::: Data for processing
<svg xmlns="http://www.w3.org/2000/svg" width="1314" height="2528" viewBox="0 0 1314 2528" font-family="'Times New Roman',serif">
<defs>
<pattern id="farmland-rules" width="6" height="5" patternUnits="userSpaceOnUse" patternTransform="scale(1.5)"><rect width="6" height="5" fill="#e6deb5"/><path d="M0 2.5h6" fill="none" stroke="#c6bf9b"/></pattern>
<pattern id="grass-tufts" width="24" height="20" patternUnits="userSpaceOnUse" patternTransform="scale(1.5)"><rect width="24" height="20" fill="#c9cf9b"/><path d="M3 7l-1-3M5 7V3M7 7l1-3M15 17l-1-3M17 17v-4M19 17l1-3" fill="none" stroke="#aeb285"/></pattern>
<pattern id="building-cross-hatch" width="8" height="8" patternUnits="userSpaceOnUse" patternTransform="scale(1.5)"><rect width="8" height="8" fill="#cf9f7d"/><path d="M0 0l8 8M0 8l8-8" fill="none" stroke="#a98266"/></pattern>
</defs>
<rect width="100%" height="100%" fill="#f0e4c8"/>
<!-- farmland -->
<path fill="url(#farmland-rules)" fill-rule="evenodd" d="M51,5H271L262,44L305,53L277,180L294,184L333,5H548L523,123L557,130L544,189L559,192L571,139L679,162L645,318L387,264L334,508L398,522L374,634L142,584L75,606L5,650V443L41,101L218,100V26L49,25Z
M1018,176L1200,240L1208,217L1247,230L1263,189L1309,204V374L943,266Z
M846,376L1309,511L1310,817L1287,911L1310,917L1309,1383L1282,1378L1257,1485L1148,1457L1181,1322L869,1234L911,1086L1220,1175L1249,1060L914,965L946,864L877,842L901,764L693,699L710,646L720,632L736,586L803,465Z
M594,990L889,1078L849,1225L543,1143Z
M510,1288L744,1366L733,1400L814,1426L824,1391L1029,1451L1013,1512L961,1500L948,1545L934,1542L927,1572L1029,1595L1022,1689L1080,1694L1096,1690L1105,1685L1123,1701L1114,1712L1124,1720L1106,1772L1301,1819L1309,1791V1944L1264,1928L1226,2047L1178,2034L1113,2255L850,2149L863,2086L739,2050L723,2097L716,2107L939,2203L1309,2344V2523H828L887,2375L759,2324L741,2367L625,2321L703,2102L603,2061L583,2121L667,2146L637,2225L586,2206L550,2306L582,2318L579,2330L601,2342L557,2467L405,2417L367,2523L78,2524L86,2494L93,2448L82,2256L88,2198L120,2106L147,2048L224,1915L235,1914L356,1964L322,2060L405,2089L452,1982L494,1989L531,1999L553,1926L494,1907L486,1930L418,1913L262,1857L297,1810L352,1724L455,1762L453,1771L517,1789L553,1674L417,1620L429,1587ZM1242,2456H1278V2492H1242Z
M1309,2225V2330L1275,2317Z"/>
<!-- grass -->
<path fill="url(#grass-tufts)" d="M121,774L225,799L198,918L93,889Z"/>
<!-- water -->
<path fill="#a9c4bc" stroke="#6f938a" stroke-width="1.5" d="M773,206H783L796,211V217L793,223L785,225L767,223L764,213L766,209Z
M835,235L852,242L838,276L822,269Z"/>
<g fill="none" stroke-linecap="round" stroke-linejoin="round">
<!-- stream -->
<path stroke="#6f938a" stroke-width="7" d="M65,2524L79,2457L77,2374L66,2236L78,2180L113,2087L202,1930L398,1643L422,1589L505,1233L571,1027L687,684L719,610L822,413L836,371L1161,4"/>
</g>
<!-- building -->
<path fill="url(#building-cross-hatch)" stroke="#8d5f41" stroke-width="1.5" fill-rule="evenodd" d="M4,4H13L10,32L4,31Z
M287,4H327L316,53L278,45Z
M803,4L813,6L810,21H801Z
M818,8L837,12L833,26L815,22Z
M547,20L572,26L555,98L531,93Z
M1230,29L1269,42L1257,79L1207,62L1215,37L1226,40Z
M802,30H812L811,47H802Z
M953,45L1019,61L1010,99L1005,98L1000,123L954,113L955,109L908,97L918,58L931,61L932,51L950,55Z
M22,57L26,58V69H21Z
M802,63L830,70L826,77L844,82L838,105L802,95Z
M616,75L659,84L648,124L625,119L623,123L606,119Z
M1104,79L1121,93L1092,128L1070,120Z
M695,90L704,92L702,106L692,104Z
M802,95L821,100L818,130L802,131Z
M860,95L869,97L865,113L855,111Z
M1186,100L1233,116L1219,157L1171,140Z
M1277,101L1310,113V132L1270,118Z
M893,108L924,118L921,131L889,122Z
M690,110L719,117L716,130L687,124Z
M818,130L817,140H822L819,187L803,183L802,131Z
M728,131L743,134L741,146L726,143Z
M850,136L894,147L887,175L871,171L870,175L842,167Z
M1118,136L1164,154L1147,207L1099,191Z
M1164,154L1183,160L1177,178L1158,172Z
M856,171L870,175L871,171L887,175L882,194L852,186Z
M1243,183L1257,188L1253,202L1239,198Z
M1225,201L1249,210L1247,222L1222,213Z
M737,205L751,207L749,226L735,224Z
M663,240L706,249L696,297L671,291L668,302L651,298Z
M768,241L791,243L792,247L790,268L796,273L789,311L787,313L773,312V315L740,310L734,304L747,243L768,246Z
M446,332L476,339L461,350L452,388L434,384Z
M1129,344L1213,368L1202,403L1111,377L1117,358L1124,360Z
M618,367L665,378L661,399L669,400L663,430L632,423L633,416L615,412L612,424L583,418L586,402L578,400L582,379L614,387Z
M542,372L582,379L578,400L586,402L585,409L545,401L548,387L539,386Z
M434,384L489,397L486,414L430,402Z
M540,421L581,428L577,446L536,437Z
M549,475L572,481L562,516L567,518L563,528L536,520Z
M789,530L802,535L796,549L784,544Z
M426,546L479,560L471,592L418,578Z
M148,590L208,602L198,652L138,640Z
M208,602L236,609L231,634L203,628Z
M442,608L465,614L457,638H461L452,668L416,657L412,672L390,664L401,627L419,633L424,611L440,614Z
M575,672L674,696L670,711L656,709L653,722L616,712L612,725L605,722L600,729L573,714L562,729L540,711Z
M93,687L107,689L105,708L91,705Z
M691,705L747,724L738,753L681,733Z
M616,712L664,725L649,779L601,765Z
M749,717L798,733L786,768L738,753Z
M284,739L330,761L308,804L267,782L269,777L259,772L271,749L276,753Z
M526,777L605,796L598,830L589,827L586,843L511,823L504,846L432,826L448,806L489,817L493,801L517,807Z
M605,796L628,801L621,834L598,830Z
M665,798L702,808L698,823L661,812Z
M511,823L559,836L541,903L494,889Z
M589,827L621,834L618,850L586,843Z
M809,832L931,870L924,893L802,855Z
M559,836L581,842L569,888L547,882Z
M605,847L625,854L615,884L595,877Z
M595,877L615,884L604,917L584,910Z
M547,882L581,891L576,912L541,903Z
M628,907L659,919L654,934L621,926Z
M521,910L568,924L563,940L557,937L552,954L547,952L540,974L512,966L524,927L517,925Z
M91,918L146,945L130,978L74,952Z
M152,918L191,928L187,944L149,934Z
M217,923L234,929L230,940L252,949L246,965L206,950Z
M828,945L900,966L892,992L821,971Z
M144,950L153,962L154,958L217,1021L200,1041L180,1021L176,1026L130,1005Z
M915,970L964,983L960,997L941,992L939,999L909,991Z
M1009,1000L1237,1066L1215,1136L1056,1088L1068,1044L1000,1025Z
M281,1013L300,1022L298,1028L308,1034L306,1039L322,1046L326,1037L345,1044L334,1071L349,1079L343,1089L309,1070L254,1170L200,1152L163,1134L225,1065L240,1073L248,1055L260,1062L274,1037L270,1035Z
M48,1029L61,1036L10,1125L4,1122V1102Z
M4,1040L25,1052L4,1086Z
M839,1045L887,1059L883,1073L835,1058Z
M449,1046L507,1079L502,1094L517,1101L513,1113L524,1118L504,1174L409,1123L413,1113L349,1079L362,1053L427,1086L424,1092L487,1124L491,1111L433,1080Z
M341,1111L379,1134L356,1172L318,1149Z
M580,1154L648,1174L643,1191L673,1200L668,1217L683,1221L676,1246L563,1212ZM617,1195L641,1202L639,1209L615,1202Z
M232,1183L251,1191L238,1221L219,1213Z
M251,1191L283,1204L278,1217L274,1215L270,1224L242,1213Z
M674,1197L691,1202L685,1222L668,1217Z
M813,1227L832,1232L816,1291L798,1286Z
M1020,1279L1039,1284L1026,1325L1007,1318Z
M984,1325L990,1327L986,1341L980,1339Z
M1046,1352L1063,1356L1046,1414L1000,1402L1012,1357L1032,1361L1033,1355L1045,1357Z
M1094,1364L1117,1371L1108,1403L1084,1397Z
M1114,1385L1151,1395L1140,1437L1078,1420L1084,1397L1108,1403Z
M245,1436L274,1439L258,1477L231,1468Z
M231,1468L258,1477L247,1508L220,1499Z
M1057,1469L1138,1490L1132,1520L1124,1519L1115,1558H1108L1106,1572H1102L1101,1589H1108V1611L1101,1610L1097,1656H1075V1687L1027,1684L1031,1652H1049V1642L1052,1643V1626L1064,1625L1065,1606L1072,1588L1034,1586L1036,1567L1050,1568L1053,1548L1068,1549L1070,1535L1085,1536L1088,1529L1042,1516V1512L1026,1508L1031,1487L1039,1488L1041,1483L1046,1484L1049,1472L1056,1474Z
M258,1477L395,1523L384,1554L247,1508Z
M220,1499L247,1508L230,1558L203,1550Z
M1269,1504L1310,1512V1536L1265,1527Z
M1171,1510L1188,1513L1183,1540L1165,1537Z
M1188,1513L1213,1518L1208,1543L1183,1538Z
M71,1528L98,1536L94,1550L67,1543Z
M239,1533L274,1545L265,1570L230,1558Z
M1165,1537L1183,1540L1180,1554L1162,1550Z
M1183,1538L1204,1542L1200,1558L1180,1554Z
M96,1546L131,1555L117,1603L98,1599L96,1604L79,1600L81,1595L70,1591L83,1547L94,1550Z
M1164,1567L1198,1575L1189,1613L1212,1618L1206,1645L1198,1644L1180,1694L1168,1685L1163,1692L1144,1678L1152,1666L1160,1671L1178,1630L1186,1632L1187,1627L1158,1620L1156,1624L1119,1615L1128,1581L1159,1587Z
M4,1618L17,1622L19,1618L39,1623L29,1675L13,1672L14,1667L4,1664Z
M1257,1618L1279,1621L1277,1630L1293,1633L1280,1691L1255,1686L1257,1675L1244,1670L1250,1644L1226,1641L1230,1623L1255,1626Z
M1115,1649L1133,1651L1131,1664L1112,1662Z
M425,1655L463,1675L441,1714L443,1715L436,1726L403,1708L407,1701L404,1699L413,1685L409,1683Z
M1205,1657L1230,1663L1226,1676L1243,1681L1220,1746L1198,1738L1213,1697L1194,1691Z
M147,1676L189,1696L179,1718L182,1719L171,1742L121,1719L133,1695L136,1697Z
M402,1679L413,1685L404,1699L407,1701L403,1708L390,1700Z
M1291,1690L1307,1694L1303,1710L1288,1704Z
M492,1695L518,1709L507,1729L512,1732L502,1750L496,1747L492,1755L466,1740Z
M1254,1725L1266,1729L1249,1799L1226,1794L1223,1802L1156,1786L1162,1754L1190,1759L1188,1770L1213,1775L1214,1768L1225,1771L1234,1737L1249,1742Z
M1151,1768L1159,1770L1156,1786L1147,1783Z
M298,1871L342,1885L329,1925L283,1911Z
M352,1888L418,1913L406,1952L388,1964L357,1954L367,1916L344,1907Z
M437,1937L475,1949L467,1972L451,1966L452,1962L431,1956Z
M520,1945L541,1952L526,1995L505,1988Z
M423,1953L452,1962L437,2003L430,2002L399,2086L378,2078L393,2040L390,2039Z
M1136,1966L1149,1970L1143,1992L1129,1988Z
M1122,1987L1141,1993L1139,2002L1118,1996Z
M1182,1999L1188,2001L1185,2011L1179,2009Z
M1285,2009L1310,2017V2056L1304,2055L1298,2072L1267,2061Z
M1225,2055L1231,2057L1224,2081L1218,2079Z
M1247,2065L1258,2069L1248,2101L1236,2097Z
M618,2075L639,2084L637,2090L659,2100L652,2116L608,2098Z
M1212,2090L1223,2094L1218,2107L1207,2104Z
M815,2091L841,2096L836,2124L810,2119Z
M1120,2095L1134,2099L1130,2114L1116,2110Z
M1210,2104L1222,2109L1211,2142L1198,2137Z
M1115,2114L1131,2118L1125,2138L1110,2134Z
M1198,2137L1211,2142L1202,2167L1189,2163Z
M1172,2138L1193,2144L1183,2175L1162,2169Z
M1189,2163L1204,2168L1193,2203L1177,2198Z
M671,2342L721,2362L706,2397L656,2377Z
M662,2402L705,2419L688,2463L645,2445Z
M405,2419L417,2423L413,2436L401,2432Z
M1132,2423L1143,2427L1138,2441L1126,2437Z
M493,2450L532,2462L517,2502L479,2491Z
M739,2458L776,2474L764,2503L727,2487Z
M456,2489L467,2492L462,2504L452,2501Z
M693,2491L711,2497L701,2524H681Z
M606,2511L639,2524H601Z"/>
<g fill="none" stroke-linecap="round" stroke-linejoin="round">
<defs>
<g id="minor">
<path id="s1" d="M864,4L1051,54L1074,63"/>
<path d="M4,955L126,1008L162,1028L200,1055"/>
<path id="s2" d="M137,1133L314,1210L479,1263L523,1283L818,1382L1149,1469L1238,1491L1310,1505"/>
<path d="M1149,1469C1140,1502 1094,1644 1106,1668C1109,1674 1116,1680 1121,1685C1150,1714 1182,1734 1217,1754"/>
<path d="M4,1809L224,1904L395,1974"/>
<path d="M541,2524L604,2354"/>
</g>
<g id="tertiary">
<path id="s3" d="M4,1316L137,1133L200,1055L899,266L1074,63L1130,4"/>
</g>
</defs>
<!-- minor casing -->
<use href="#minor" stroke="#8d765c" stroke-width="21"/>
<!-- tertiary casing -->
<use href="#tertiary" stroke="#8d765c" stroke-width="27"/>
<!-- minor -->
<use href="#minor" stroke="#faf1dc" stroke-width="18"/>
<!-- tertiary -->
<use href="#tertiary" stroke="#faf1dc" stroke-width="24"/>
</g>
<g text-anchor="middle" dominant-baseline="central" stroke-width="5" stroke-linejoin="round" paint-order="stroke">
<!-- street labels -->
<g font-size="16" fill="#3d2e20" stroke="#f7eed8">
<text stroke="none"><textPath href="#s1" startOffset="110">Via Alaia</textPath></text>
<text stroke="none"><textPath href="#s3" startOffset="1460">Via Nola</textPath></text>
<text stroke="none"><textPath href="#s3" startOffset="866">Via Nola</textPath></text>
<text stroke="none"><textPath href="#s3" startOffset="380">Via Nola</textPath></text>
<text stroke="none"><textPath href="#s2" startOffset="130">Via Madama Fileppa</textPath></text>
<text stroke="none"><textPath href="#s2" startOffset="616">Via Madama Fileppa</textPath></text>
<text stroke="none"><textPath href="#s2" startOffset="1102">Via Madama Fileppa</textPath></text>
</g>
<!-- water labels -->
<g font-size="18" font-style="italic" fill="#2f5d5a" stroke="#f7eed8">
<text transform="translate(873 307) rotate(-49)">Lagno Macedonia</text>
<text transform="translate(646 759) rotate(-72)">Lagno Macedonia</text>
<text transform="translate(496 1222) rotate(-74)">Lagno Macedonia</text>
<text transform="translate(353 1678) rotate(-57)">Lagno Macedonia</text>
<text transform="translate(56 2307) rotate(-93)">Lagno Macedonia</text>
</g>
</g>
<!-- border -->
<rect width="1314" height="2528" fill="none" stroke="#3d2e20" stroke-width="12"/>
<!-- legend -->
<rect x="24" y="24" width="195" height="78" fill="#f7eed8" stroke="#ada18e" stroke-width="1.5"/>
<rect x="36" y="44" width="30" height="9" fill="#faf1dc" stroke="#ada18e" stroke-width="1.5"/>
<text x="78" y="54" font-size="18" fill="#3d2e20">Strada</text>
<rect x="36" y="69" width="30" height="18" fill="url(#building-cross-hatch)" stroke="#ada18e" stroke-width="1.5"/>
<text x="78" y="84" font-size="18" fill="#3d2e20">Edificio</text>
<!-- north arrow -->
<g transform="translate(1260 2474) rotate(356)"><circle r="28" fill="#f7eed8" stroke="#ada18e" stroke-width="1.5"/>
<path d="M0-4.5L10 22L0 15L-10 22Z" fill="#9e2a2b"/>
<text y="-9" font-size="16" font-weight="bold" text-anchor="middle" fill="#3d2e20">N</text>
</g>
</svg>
::::::
Exactly the lines above from the one with "M232,1183L251,1191L238,1221L219,1213Z" to the one with "M1165,1537L1183,1540L1180,1554L1162,1550Z", both included, are to be quoted; leave the rest out.

M232,1183L251,1191L238,1221L219,1213Z
M251,1191L283,1204L278,1217L274,1215L270,1224L242,1213Z
M674,1197L691,1202L685,1222L668,1217Z
M813,1227L832,1232L816,1291L798,1286Z
M1020,1279L1039,1284L1026,1325L1007,1318Z
M984,1325L990,1327L986,1341L980,1339Z
M1046,1352L1063,1356L1046,1414L1000,1402L1012,1357L1032,1361L1033,1355L1045,1357Z
M1094,1364L1117,1371L1108,1403L1084,1397Z
M1114,1385L1151,1395L1140,1437L1078,1420L1084,1397L1108,1403Z
M245,1436L274,1439L258,1477L231,1468Z
M231,1468L258,1477L247,1508L220,1499Z
M1057,1469L1138,1490L1132,1520L1124,1519L1115,1558H1108L1106,1572H1102L1101,1589H1108V1611L1101,1610L1097,1656H1075V1687L1027,1684L1031,1652H1049V1642L1052,1643V1626L1064,1625L1065,1606L1072,1588L1034,1586L1036,1567L1050,1568L1053,1548L1068,1549L1070,1535L1085,1536L1088,1529L1042,1516V1512L1026,1508L1031,1487L1039,1488L1041,1483L1046,1484L1049,1472L1056,1474Z
M258,1477L395,1523L384,1554L247,1508Z
M220,1499L247,1508L230,1558L203,1550Z
M1269,1504L1310,1512V1536L1265,1527Z
M1171,1510L1188,1513L1183,1540L1165,1537Z
M1188,1513L1213,1518L1208,1543L1183,1538Z
M71,1528L98,1536L94,1550L67,1543Z
M239,1533L274,1545L265,1570L230,1558Z
M1165,1537L1183,1540L1180,1554L1162,1550Z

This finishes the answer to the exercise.